Model Performance Comparison:


Unnamed: 0,Solver used,Training subset accuracy,Holdout subset accuracy,Time taken
0,Logistic-Regression (liblinear),0.748437,0.739,0.144278
1,Logistic-Regression (newton-cg),0.748563,0.73875,0.149219
2,Logistic-Regression (lbfgs),0.748687,0.739,0.295804
3,Logistic-Regression (sag),0.748563,0.7395,3.406755
4,Logistic-Regression (saga),0.74875,0.739,3.706356


## 4. Based on the results, which solver yielded the best results?
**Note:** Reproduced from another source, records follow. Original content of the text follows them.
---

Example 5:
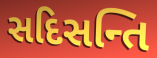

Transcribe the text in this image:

સદિસન્તિ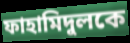
ফাহামিদুলকে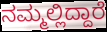
ನಮ್ಮಲ್ಲಿದ್ದಾರೆ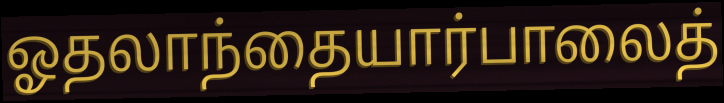
ஓதலாந்தையார்பாலைத்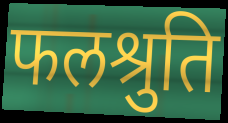
फलश्रुतिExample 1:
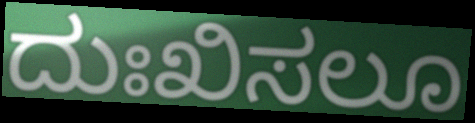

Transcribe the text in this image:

ದುಃಖಿಸಲೂ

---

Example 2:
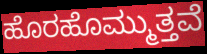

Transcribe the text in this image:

ಹೊರಹೊಮ್ಮುತ್ತವೆ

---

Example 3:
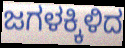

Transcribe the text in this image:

ಜಗಳಕ್ಕಿಳಿದ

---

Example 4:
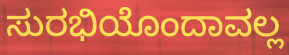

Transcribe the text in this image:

ಸುರಭಿಯೊಂದಾವಲ್ಲ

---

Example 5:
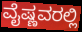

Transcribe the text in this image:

ವೈಷ್ಣವರಲ್ಲಿ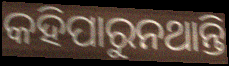
କହିପାରୁନଥାନ୍ତି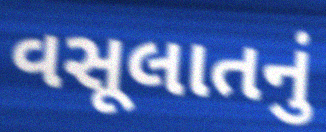
વસૂલાતનું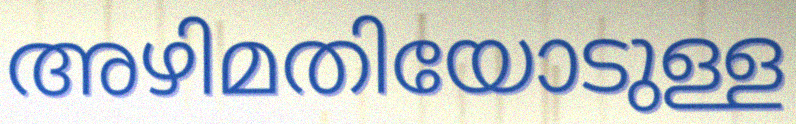
അഴിമതിയോടുള്ള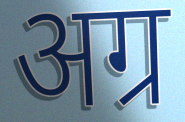
अग्र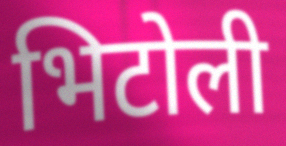
भिटोली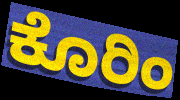
ಕೊರಿಂ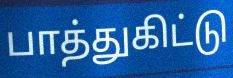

Explain the basis for ranking the models - did you use training subset accuracy? Holdout subset accuracy? Time of execution? All three? Some combination of the three?

Overall, the best solver for the Logistic Regression model with our training and test data is liblinear. While the performances of training and test accuracy is pretty much the same, the model with liblinear solver was the fastest among the models. However, unlike other models specificed not to convey penalties, liblinear solver used l2 regularization as default (does not accept None). In this case, among the solvers without regularization, newton-cg is the fastest.